Galeria Prainha - Casa cheia em evento multidisciplinar no Parque Natural

O sábado foi o dia da inauguração da exposição “Com Textos Residuais”


O auditório do Parque Natural Municipal da Prainha, ficou pequeno na manhã deste sábado, dia 17, para acolher cerca de 70 pessoas que compareceram para a inauguração da exposição “Com Textos Residuais” do artista plástico Gutto Barros, além de atividades holísticas ministradas pelo Projeto Plante 1 Semente e palestras com os seguintes temas ambientais:

- “O que a água que você bebe, tem a ver com a conservação dos Golfinhos” - Mariana Alonso e Leonardo Flach. O tema abordou a grande quantidade de golfinhos que apareceram mortos em nosso litoral nos últimos meses.

 - “O Impacto do Lixo nos Oceanos” - Rodrigo Coelho. Entre outros exemplos, Rodrigo citou a grande quantidade de tartarugas marinhas que vem aparecendo mortas em nosso litoral, por estarem comendo sacos plásticos, confundidos por elas como se fossem água viva.

Foto: divulgação.

Foto: divulgação.



Abílio Fernandes, Gestor do Parque, apresentou o “Projeto Barreiras Ecológicas” desenvolvido pelo Conselho Consultivo da Unidade e moradores da região. Atualmente, uma das maiores preocupações dos frequentadores da Prainha é a ameaça de poluição da água do mar e da areia da praia, devido a poluição trazida pelo Canal de Sernambetiba, também conhecido como Canal do Rio Morto, quando ocorrem correntes e ventos do quadrante leste e que se agravam nos dias de chuvas torrenciais.
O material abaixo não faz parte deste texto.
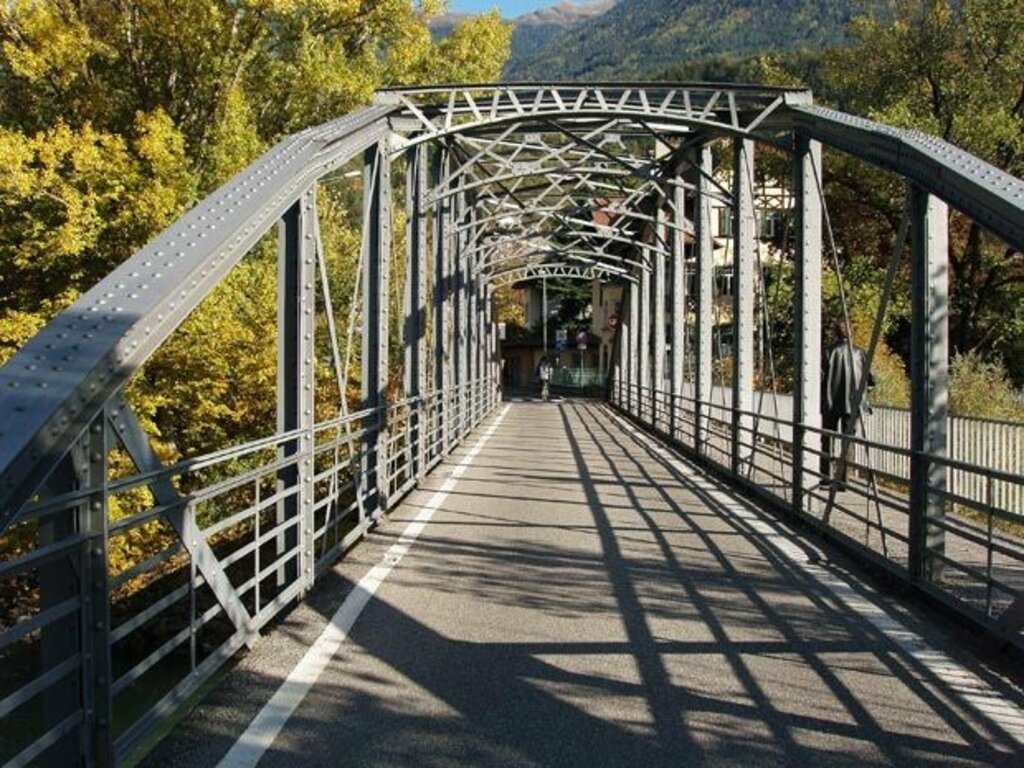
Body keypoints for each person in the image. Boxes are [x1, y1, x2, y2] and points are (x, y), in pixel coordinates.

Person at [820, 320, 875, 486]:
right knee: (848, 441)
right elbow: (870, 380)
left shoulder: (828, 352)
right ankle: (844, 479)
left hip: (831, 403)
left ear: (836, 333)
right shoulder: (860, 353)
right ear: (850, 333)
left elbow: (821, 378)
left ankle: (826, 477)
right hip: (853, 405)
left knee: (828, 439)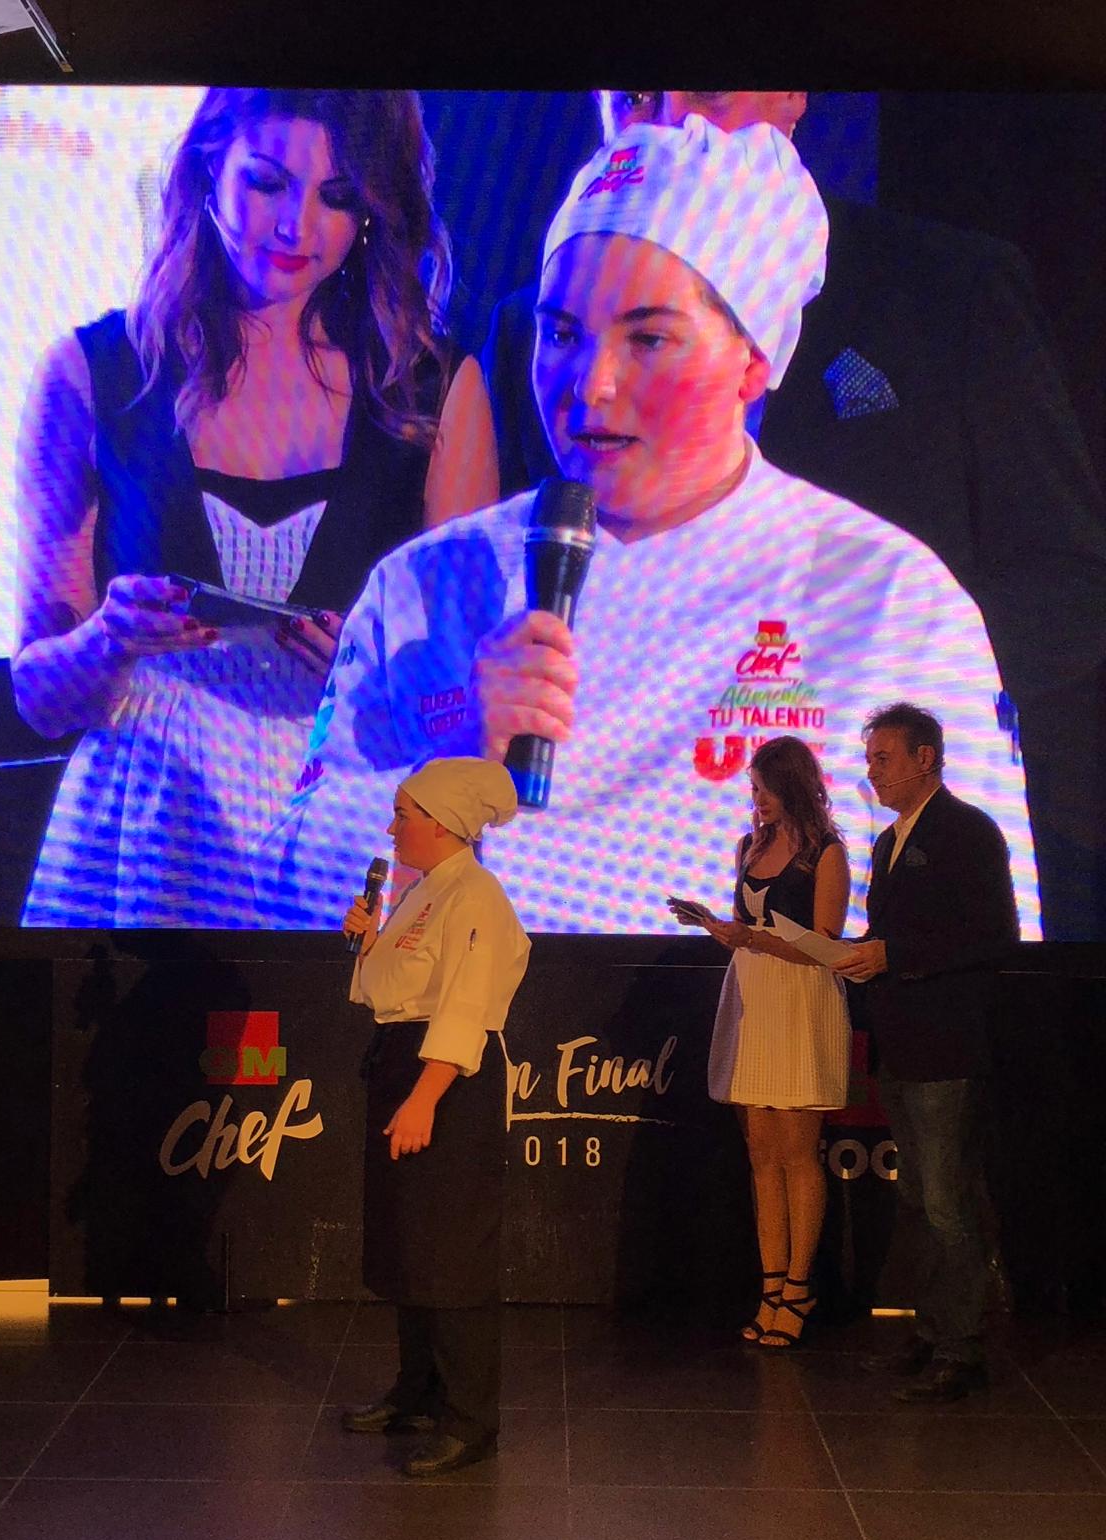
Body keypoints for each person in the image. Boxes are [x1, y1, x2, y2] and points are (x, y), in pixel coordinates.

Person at [262, 117, 1038, 944]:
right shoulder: (425, 584)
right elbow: (281, 900)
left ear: (752, 359)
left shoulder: (889, 599)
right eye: (562, 334)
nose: (589, 385)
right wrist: (454, 764)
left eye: (648, 339)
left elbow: (980, 943)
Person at [482, 89, 1106, 940]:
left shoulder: (944, 287)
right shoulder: (533, 334)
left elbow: (1066, 584)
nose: (673, 121)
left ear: (790, 99)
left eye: (705, 91)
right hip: (616, 881)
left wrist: (862, 710)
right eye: (634, 99)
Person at [12, 88, 499, 927]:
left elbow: (470, 702)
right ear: (209, 167)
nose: (295, 228)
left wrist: (378, 681)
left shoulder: (433, 390)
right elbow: (37, 696)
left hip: (348, 833)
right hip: (145, 835)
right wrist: (107, 641)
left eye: (337, 197)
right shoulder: (95, 371)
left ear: (373, 210)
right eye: (267, 182)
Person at [339, 756, 530, 1477]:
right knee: (410, 1242)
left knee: (451, 1248)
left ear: (444, 823)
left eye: (403, 815)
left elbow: (466, 1004)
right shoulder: (424, 891)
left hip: (448, 1079)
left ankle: (470, 1419)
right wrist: (368, 942)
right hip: (404, 1062)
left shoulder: (476, 894)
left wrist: (425, 1097)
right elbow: (386, 993)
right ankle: (417, 1391)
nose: (392, 829)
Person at [835, 703, 1019, 1401]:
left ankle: (962, 1348)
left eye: (883, 758)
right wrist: (857, 958)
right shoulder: (887, 841)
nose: (872, 773)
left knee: (948, 1201)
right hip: (901, 1043)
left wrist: (895, 955)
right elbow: (894, 935)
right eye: (868, 760)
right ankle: (931, 1329)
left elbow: (994, 936)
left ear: (926, 758)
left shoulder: (968, 831)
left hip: (948, 1046)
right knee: (916, 1197)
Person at [671, 736, 851, 1346]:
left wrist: (752, 938)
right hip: (753, 995)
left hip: (800, 999)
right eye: (753, 790)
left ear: (794, 786)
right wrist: (724, 931)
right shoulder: (749, 847)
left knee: (798, 1153)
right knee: (761, 1154)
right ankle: (771, 1284)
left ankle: (799, 1288)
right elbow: (749, 928)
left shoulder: (826, 852)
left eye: (766, 789)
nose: (757, 800)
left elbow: (825, 943)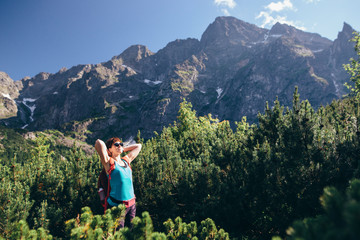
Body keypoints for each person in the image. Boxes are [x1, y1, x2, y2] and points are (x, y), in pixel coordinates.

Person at [95, 137, 142, 229]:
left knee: (131, 233)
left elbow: (138, 146)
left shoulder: (126, 160)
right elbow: (98, 142)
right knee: (118, 234)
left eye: (121, 144)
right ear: (109, 149)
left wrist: (122, 149)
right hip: (116, 206)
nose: (119, 146)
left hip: (131, 205)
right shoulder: (109, 163)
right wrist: (107, 153)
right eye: (116, 145)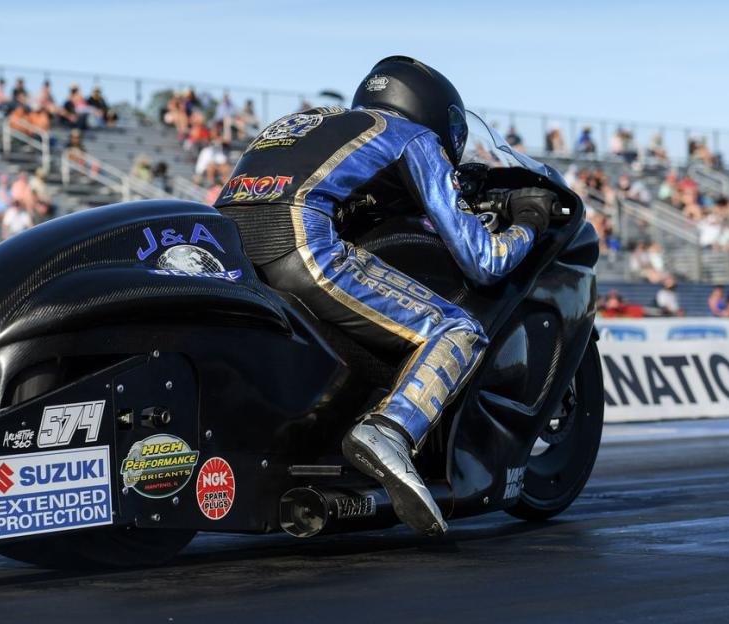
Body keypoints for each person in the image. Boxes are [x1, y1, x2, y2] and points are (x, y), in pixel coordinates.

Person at [212, 56, 553, 536]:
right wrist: (530, 223)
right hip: (300, 240)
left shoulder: (300, 124)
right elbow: (483, 259)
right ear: (433, 108)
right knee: (456, 329)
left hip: (228, 245)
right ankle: (389, 431)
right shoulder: (413, 136)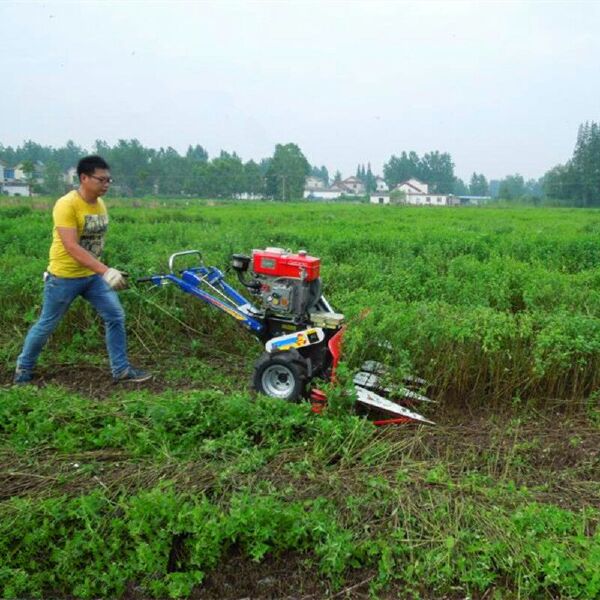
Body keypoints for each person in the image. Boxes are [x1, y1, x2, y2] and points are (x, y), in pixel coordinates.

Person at [14, 155, 152, 385]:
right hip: (64, 277)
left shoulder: (100, 203)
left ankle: (121, 370)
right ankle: (23, 369)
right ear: (84, 178)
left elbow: (93, 242)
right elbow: (71, 246)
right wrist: (106, 270)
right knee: (47, 324)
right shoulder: (66, 204)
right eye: (102, 180)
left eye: (109, 180)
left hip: (92, 277)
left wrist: (102, 271)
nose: (106, 184)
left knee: (115, 315)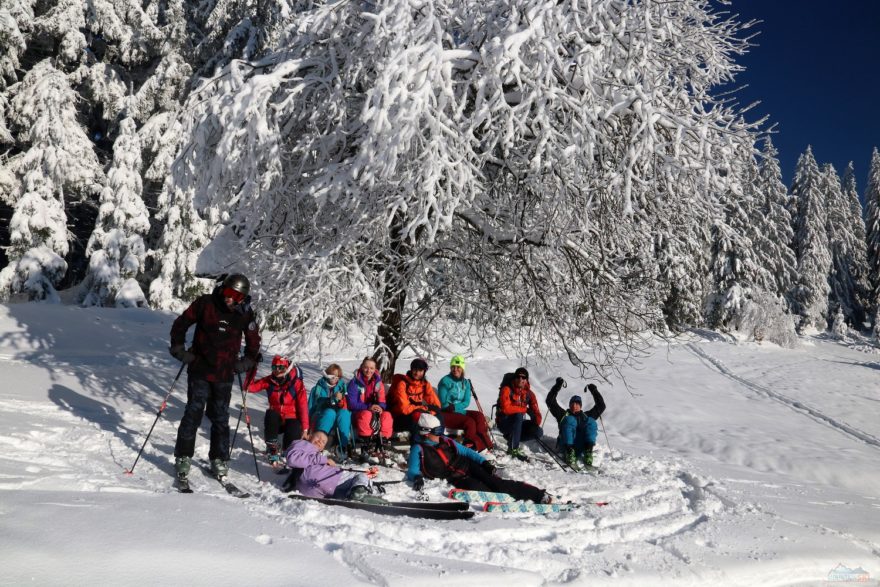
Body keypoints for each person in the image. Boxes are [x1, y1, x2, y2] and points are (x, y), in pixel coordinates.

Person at [169, 273, 261, 483]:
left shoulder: (244, 313)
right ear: (222, 288)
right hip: (200, 369)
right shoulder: (206, 303)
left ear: (242, 298)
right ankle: (183, 456)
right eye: (228, 292)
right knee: (193, 412)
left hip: (224, 374)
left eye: (236, 296)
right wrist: (179, 349)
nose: (230, 298)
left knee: (220, 417)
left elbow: (254, 342)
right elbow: (181, 323)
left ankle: (219, 458)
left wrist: (246, 362)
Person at [405, 414, 551, 504]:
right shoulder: (418, 449)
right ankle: (511, 498)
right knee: (484, 491)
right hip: (456, 478)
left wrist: (484, 462)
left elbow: (467, 451)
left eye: (440, 431)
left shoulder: (445, 440)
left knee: (498, 484)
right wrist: (416, 477)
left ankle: (538, 495)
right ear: (425, 432)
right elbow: (412, 469)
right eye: (437, 432)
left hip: (470, 466)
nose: (440, 434)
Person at [285, 430, 383, 503]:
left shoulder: (315, 456)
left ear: (322, 448)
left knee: (352, 487)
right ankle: (363, 489)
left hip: (314, 489)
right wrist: (324, 460)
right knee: (365, 474)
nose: (320, 441)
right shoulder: (302, 443)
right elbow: (292, 459)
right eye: (318, 437)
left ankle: (359, 492)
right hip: (319, 477)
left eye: (323, 442)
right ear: (309, 436)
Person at [246, 355, 309, 466]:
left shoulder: (296, 383)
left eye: (281, 367)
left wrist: (305, 428)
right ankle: (272, 449)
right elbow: (249, 387)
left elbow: (303, 406)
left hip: (292, 417)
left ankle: (288, 451)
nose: (277, 370)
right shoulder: (269, 381)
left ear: (287, 368)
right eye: (274, 367)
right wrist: (252, 368)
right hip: (276, 420)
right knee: (271, 414)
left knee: (294, 429)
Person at [436, 355, 493, 453]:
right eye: (453, 367)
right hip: (446, 413)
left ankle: (487, 444)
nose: (455, 369)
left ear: (462, 368)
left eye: (458, 367)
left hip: (458, 410)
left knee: (479, 416)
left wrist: (454, 407)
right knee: (469, 422)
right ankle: (473, 445)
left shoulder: (466, 383)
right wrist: (451, 407)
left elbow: (466, 402)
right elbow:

A ideia proposta é de implantar barreiras de gigogas ao longo do Canal, que agiriam como filtro, um vez que essas plantas se alimentam e se proliferam em razão do esgoto clandestino que vem sendo lançado no local. As gigogas têm sido apontadas como a principal causa da proliferação de mosquitos na área. Embora não sejam tóxicas, mas com a grande massa produzida em suas desenfreadas proliferações, podem causar danos ambientais e prejudicar a vida aquática.

Ao cobrirem as superfícies de lagos e lagoas impedem a entrada da luz solar, comprometendo a realização da fotossíntese ou em sua putrefação, podendo ocasionar baixa oxigenação da água o que desencadeia uma série de danos à micro e macro biota aquática (plânctons e peixes). Suas raízes com pêlos são altamente eficientes na retenção de partículas, possibilitando a remoção de sólidos em suspensão, metais pesados e micro poluentes orgânicos.

São ótimas absorvedoras de nitrogênio e fósforo do sistema, embora recomenda-se seu uso com atenção, pois na sua decomposição, ela realimenta o ciclo, e pode se transformar em um problema ambiental. Com um manejo adequado, pode ser um agente de despoluição. Estudos revelaram que os aguapés quando cultivados de forma correta podem despoluir 1 ha, diariamente os esgotos brutos correspondentes a uma população aproximada de 2.500 habitantes.

Foto: divulgação.

Foto: divulgação.



O Projeto tem também como foco principal, fortalecer a consciência ambiental da população, sobre a importância de sua participação na dissolução de impactos ambientais que ameaçam a qualidade de vida na região, interagindo a sociedade civil e o poder público.

O projeto, como supracitado, será encaminhado aos Órgão Públicos competentes para analisarem sua viabilidade.

Outra atração do evento foi a presença do nativo Xumaya Xya, da tribo Fulni-ô de de Aguas Belas Pernambuco. Xumaya, vestido a caráter, falou sobre sua cultura e a forma sustentável que os nativos brasileiros tratam o meio ambiente, além de ter apresentado alguns cânticos de sua etnia, juntamente com a Terapeuta Cláudia Braune – Plante 1 Semente. Foi um momento de meditação e confraternização muito bem aproveitado e elogiado pelos participantes.